## Activity:
Pick out every line of the material below that contains the string "data", and copy each one.

━━ Extracted information

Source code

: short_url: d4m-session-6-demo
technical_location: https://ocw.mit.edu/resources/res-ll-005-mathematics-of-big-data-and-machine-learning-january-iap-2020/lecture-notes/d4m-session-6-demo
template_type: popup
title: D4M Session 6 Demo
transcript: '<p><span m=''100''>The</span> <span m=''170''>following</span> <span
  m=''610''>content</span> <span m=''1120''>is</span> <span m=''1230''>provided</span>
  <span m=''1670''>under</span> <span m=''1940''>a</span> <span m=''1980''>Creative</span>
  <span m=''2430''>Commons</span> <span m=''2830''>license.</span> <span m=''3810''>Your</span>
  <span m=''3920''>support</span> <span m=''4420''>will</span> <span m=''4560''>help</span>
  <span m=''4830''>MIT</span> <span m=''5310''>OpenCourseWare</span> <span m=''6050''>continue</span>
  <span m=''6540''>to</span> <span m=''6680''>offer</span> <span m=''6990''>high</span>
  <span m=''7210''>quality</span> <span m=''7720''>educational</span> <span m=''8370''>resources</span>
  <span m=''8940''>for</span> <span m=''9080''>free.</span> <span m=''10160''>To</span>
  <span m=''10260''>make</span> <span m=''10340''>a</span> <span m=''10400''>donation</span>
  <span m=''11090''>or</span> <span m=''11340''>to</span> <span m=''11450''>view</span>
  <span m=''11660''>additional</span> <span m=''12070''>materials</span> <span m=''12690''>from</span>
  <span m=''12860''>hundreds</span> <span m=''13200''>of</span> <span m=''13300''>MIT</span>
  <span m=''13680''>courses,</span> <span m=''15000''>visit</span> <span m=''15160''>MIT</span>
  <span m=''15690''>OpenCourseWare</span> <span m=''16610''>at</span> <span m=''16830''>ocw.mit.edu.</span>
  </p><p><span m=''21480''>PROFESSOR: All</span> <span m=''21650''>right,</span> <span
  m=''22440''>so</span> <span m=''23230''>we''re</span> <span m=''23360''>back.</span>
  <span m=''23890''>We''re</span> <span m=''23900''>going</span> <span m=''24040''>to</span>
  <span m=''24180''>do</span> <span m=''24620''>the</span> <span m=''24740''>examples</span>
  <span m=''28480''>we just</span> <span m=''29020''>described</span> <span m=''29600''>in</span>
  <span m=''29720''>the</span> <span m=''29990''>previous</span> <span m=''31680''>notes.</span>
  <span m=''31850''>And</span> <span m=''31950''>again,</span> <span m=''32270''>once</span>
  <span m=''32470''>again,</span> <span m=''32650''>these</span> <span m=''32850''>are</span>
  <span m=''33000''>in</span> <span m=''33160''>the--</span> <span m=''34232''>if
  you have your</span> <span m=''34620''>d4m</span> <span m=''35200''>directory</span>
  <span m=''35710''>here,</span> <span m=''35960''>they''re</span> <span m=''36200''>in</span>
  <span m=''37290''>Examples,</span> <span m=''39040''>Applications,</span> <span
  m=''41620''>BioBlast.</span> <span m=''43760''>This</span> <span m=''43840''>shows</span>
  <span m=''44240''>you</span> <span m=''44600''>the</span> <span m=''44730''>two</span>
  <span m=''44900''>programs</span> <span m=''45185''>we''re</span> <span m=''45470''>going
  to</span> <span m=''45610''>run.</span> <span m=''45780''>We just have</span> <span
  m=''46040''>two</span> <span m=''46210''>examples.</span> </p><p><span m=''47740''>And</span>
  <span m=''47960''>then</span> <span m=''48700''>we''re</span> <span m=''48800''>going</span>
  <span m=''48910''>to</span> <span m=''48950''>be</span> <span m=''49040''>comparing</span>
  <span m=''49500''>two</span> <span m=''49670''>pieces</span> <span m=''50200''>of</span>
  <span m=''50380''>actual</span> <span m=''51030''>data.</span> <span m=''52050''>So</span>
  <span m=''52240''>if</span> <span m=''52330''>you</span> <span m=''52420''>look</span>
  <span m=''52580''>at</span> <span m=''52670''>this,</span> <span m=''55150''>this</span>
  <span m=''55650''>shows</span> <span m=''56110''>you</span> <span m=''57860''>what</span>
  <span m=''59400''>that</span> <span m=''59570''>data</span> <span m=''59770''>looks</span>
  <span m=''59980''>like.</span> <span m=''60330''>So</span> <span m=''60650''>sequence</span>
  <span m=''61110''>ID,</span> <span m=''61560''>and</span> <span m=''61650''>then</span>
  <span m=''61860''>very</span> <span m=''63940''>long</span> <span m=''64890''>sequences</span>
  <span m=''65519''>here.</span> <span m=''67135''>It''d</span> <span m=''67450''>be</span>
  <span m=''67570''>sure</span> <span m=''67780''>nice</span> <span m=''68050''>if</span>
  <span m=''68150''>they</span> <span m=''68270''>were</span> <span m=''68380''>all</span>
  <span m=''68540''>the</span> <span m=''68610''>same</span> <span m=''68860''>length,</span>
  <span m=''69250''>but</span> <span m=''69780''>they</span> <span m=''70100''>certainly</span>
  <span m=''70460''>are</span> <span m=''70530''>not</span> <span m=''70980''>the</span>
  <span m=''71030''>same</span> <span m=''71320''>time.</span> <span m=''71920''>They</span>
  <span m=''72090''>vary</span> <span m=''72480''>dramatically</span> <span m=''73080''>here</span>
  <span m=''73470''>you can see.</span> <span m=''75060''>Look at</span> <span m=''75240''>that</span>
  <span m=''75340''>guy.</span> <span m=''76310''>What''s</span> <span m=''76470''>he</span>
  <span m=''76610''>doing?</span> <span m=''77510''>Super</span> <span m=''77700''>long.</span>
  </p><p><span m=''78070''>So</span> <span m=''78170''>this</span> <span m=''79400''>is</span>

━━━━

## Reply to the task:
technical_location: https://ocw.mit.edu/resources/res-ll-005-mathematics-of-big-data-and-machine-learning-january-iap-2020/lecture-notes/d4m-session-6-demo
  <span m=''50380''>actual</span> <span m=''51030''>data.</span> <span m=''52050''>So</span>
  <span m=''59400''>that</span> <span m=''59570''>data</span> <span m=''59770''>looks</span>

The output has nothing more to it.